### DIRECTIONS
Print the entries exactly; no image belongs in the copy.

### MATERIALS PROVIDED

☆ ☆ ☆

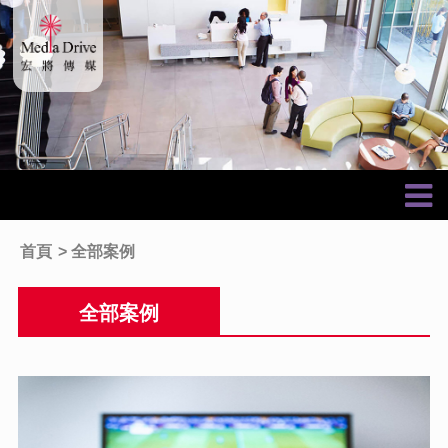
首頁
全部案例
全部案例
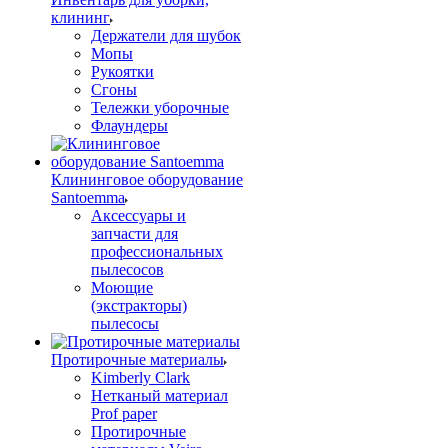
клининг
Держатели для шубок
Мопы
Рукоятки
Сгоны
Тележки уборочные
Флаундеры
Клининговое оборудование
Santoemma
Аксессуары и
запчасти для
профессиональных
пылесосов
Моющие
(экстракторы)
пылесосы
Протирочные материалы
Kimberly Clark
Нетканый материал
Prof paper
Протирочные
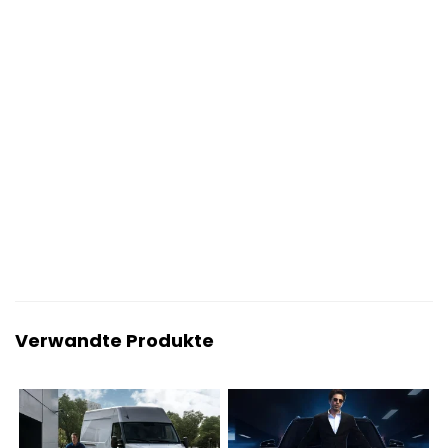
Verwandte Produkte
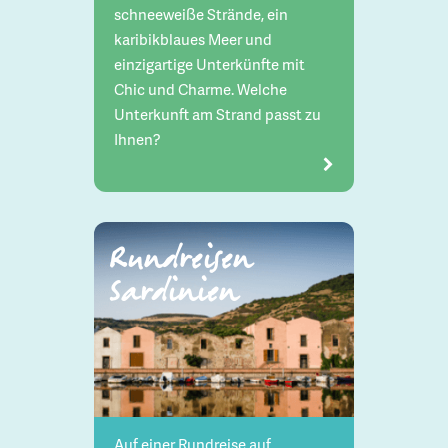
schneeweiße Strände, ein
karibikblaues Meer und
einzigartige Unterkünfte mit
Chic und Charme. Welche
Unterkunft am Strand passt zu
Ihnen?
Rundreisen
Sardinien
Auf einer Rundreise auf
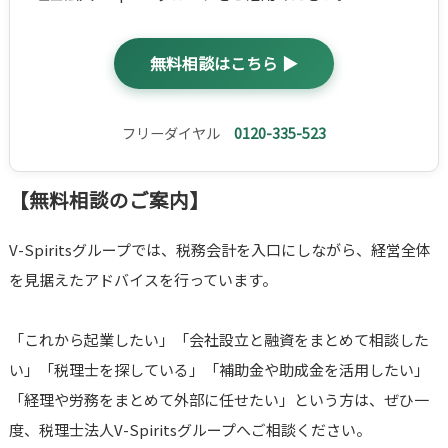
無料相談はこちら ▶
フリーダイヤル
0120-335-523
【無料相談のご案内】
V-Spiritsグループでは、税務会計を入口にしながら、経営全体
を見据えたアドバイスを行っています。
「これから起業したい」「会社設立と融資をまとめて相談した
い」「税理士を探している」「補助金や助成金を活用したい」
「経理や労務をまとめて外部に任せたい」という方は、ぜひ一
度、税理士法人V-Spiritsグループへご相談ください。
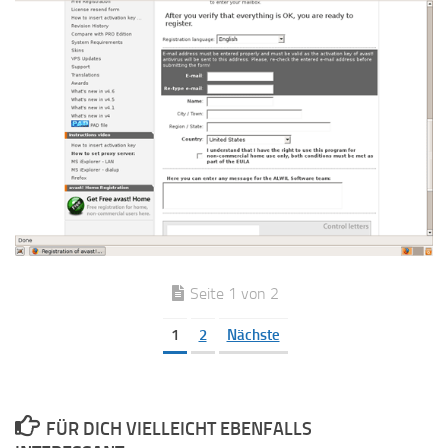
Seite 1 von 2
1
2
Nächste
FÜR DICH VIELLEICHT EBENFALLS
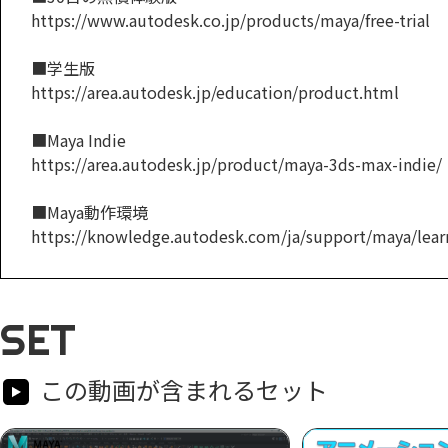
https://www.autodesk.co.jp/products/maya/free-trial
■学生版
https://area.autodesk.jp/education/product.html
■Maya Indie
https://area.autodesk.jp/product/maya-3ds-max-indie/
■Maya動作環境
https://knowledge.autodesk.com/ja/support/maya/learn
SET
この動画が含まれるセット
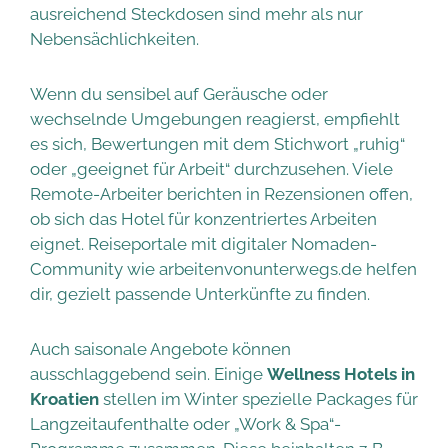
ausreichend Steckdosen sind mehr als nur
Nebensächlichkeiten.
Wenn du sensibel auf Geräusche oder
wechselnde Umgebungen reagierst, empfiehlt
es sich, Bewertungen mit dem Stichwort „ruhig“
oder „geeignet für Arbeit“ durchzusehen. Viele
Remote-Arbeiter berichten in Rezensionen offen,
ob sich das Hotel für konzentriertes Arbeiten
eignet. Reiseportale mit digitaler Nomaden-
Community wie arbeitenvonunterwegs.de helfen
dir, gezielt passende Unterkünfte zu finden.
Auch saisonale Angebote können
ausschlaggebend sein. Einige
Wellness Hotels in
Kroatien
stellen im Winter spezielle Packages für
Langzeitaufenthalte oder „Work & Spa“-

☆ ☆ ☆

### ANSWER
首頁
全部案例
全部案例
клининг
Держатели для шубок
Мопы
Рукоятки
Сгоны
Тележки уборочные
Флаундеры
Клининговое оборудование
Santoemma
Аксессуары и
запчасти для
профессиональных
пылесосов
Моющие
(экстракторы)
пылесосы
Протирочные материалы
Kimberly Clark
Нетканый материал
Prof paper
Протирочные
Verwandte Produkte
schneeweiße Strände, ein
karibikblaues Meer und
einzigartige Unterkünfte mit
Chic und Charme. Welche
Unterkunft am Strand passt zu
Ihnen?
Rundreisen
Sardinien
Auf einer Rundreise auf
無料相談はこちら ▶
フリーダイヤル
0120-335-523
【無料相談のご案内】
V-Spiritsグループでは、税務会計を入口にしながら、経営全体
を見据えたアドバイスを行っています。
「これから起業したい」「会社設立と融資をまとめて相談した
い」「税理士を探している」「補助金や助成金を活用したい」
「経理や労務をまとめて外部に任せたい」という方は、ぜひ一
度、税理士法人V-Spiritsグループへご相談ください。
Seite 1 von 2
1
2
Nächste
FÜR DICH VIELLEICHT EBENFALLS
https://www.autodesk.co.jp/products/maya/free-trial
■学生版
https://area.autodesk.jp/education/product.html
■Maya Indie
https://area.autodesk.jp/product/maya-3ds-max-indie/
■Maya動作環境
https://knowledge.autodesk.com/ja/support/maya/learn
SET
この動画が含まれるセット
ausreichend Steckdosen sind mehr als nur
Nebensächlichkeiten.
Wenn du sensibel auf Geräusche oder
wechselnde Umgebungen reagierst, empfiehlt
es sich, Bewertungen mit dem Stichwort „ruhig“
oder „geeignet für Arbeit“ durchzusehen. Viele
Remote-Arbeiter berichten in Rezensionen offen,
ob sich das Hotel für konzentriertes Arbeiten
eignet. Reiseportale mit digitaler Nomaden-
Community wie arbeitenvonunterwegs.de helfen
dir, gezielt passende Unterkünfte zu finden.
Auch saisonale Angebote können
ausschlaggebend sein. Einige
Wellness Hotels in
Kroatien
stellen im Winter spezielle Packages für
Langzeitaufenthalte oder „Work & Spa“-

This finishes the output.